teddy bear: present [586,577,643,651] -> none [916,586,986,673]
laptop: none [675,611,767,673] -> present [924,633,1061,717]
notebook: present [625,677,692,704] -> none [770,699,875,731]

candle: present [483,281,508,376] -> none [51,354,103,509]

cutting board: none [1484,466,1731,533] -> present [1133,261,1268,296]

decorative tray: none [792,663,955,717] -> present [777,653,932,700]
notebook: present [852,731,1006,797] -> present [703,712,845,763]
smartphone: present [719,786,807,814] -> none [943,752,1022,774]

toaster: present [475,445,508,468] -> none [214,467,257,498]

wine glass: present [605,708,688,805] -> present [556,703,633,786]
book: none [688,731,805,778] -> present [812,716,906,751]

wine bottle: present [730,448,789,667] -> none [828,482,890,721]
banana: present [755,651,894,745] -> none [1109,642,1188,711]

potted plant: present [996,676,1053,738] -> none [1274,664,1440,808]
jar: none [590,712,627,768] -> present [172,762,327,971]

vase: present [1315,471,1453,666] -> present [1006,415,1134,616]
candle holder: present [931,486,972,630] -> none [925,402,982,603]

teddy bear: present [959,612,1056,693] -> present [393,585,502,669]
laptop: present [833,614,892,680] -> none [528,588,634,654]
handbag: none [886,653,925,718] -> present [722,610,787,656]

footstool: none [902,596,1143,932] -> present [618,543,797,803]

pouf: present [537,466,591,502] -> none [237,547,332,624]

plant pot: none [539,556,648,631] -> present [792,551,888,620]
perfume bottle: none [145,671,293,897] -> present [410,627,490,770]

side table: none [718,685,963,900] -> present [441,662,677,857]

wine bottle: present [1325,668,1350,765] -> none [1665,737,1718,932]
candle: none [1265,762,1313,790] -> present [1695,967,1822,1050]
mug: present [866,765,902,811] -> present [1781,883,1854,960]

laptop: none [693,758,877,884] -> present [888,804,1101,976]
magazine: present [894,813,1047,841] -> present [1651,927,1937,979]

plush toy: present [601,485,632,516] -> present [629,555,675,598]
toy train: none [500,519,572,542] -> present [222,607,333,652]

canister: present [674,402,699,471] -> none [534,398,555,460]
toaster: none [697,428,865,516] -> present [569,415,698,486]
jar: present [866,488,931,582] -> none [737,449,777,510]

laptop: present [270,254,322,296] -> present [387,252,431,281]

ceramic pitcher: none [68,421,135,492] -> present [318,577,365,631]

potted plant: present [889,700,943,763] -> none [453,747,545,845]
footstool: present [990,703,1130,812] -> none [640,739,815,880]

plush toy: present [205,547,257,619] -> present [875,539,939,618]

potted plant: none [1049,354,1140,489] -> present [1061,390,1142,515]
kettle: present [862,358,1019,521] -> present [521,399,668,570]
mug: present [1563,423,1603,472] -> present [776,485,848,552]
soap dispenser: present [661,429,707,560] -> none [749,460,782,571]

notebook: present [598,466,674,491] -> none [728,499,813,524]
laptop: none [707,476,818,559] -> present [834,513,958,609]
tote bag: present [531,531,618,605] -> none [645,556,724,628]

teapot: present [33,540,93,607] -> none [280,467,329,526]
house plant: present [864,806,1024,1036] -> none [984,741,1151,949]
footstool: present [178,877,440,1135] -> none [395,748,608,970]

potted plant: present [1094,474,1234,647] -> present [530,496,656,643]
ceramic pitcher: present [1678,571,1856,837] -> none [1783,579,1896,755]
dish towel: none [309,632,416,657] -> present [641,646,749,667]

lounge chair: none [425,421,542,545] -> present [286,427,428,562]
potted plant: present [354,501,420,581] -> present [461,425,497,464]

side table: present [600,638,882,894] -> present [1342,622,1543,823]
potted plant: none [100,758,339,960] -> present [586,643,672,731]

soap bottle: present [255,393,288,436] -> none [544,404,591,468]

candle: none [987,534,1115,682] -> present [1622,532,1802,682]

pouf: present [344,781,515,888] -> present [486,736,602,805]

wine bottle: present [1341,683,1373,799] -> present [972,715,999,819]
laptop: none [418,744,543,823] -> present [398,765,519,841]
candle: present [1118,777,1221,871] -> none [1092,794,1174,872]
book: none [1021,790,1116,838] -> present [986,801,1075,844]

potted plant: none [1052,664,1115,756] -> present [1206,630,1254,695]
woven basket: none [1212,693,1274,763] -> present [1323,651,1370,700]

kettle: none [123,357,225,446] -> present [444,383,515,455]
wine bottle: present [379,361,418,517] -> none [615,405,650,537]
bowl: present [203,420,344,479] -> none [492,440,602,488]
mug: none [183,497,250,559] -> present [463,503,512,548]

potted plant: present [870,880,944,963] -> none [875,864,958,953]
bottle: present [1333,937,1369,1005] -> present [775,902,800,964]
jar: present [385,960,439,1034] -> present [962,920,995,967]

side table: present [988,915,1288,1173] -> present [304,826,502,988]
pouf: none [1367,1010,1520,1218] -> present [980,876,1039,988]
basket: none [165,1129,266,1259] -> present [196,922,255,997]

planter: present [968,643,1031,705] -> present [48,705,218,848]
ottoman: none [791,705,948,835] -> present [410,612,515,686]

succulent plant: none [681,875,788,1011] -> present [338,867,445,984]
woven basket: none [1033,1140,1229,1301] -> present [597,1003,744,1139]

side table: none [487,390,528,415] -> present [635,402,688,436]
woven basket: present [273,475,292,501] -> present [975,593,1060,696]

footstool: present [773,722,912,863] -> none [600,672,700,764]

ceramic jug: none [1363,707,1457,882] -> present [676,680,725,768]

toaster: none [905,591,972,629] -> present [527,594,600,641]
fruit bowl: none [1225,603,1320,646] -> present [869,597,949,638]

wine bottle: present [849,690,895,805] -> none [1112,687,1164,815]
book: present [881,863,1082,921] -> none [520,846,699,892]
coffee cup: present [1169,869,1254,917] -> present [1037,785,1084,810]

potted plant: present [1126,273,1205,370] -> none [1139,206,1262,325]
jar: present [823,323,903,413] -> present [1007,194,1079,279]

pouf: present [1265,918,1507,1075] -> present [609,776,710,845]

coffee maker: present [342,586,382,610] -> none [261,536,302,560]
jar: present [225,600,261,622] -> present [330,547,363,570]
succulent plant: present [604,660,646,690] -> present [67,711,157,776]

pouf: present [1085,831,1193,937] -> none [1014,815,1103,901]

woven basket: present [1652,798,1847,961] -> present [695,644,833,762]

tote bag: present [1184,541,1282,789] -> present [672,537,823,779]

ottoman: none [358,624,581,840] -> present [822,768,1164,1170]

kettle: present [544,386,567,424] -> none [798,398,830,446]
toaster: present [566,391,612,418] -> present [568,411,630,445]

What the task requires:
Copy the lines above exactly. Start with the line containing "succulent plant: present", end with the line containing "ottoman: none [358,624,581,840]", and include both.

Answer to this task:
succulent plant: present [604,660,646,690] -> present [67,711,157,776]

pouf: present [1085,831,1193,937] -> none [1014,815,1103,901]

woven basket: present [1652,798,1847,961] -> present [695,644,833,762]

tote bag: present [1184,541,1282,789] -> present [672,537,823,779]

ottoman: none [358,624,581,840] -> present [822,768,1164,1170]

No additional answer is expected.